Exit criteria: can run a complete 500-turn match between two bots locally and produce a valid replay file.

Phase 2: HTTP Protocol & Strategy Bots

Deliverables:

  • HTTP bot interface in the engine (replaces stdin/stdout for production)
  • HMAC signing and verification library (Go, reusable by GathererBot)
  • GathererBot (Go) and RandomBot (Python) — validate the protocol works across languages before building the remaining four
  • RusherBot (Rust), GuardianBot (PHP), SwarmBot (TypeScript), HunterBot (Java)
  • All 6 bots containerized with language-appropriate Dockerfiles
  • Starter kit template repos for each language (fork-ready)
  • Integration test: engine runs a full match between bots in different languages over HTTP

Exit criteria: can run a complete match between any two strategy bot containers (in different languages) over HTTP, with HMAC authentication, producing a valid replay.

Phase 3: Replay Viewer

Deliverables:

  • TypeScript Canvas-based replay viewer
  • Play/pause, scrub, speed control
  • Fog of war perspective toggle
  • Score overlay
  • Loads replay JSON from local file or URL

Exit criteria: can open a replay file in a browser and watch a complete match with all visual elements rendering correctly.

Phase 4: Match Orchestration

Deliverables:

  • Match worker service (acb-worker): pulls from Redis queue, runs matches, uploads replays, records results
  • Tournament scheduler (acb-scheduler): matchmaking algorithm, creates jobs
  • PostgreSQL schema and migrations
  • Stale match reaper (handles interrupted spot instances)
  • Match result → Glicko-2 rating update pipeline

Exit criteria: scheduler creates matches, workers execute them autonomously, ratings update, replays are stored.
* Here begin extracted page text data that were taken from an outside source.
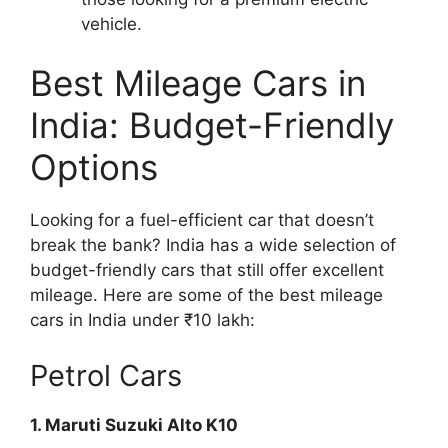
vehicle.
Best Mileage Cars in
India: Budget-Friendly
Options
Looking for a fuel-efficient car that doesn’t
break the bank? India has a wide selection of
budget-friendly cars that still offer excellent
mileage. Here are some of the best mileage
cars in India under ₹10 lakh:
Petrol Cars
1. Maruti Suzuki Alto K10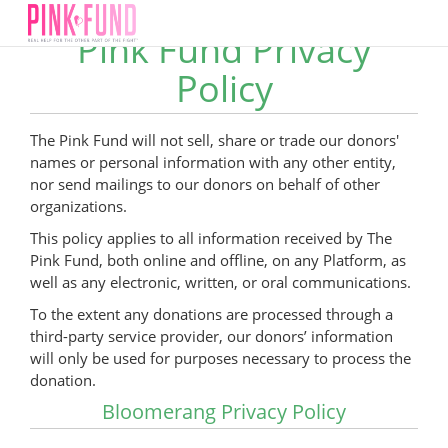
Pink Fund Privacy
Policy
The Pink Fund will not sell, share or trade our donors'
names or personal information with any other entity,
nor send mailings to our donors on behalf of other
organizations.
This policy applies to all information received by The
Pink Fund, both online and offline, on any Platform, as
well as any electronic, written, or oral communications.
To the extent any donations are processed through a
third-party service provider, our donors’ information
will only be used for purposes necessary to process the
donation.
Bloomerang Privacy Policy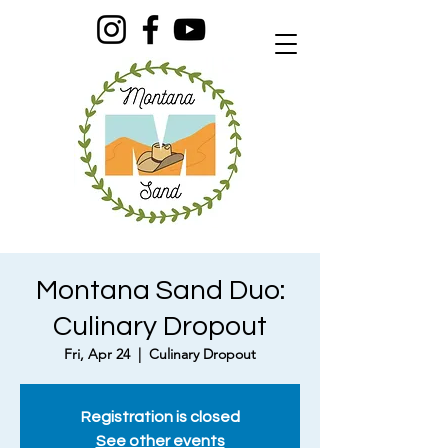
Montana Sand Duo:
Culinary Dropout
Fri, Apr 24
  |  
Culinary Dropout
Registration is closed
See other events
System recovers from worker interruption.

Phase 5: Web Platform

Deliverables:

  • API server (acb-api): user registration, bot registration, leaderboard, match history, replay URLs
  • Web frontend (acb-web): registration, bot management dashboard, leaderboard, match history, embedded replay viewer
  • Bot health check system (periodic + on-registration)
  • Shared secret generation, display, rotation

Exit criteria: a user can register, add a bot, see it appear on the leaderboard after matches are played, and watch replays of its games.

Phase 6: Deployment & Production

Deliverables:

  • Container images pushed to registry
  • Rackspace Spot deployment for workers
  • Always-on deployment for API, scheduler, strategy bots, datastores
  • TLS termination, DNS, CDN for static assets
  • Monitoring dashboards and alerts
  • Backup automation for PostgreSQL and replay storage

Exit criteria: platform is publicly accessible, matches run continuously, strategy bots compete on the ladder, external participants can register and play.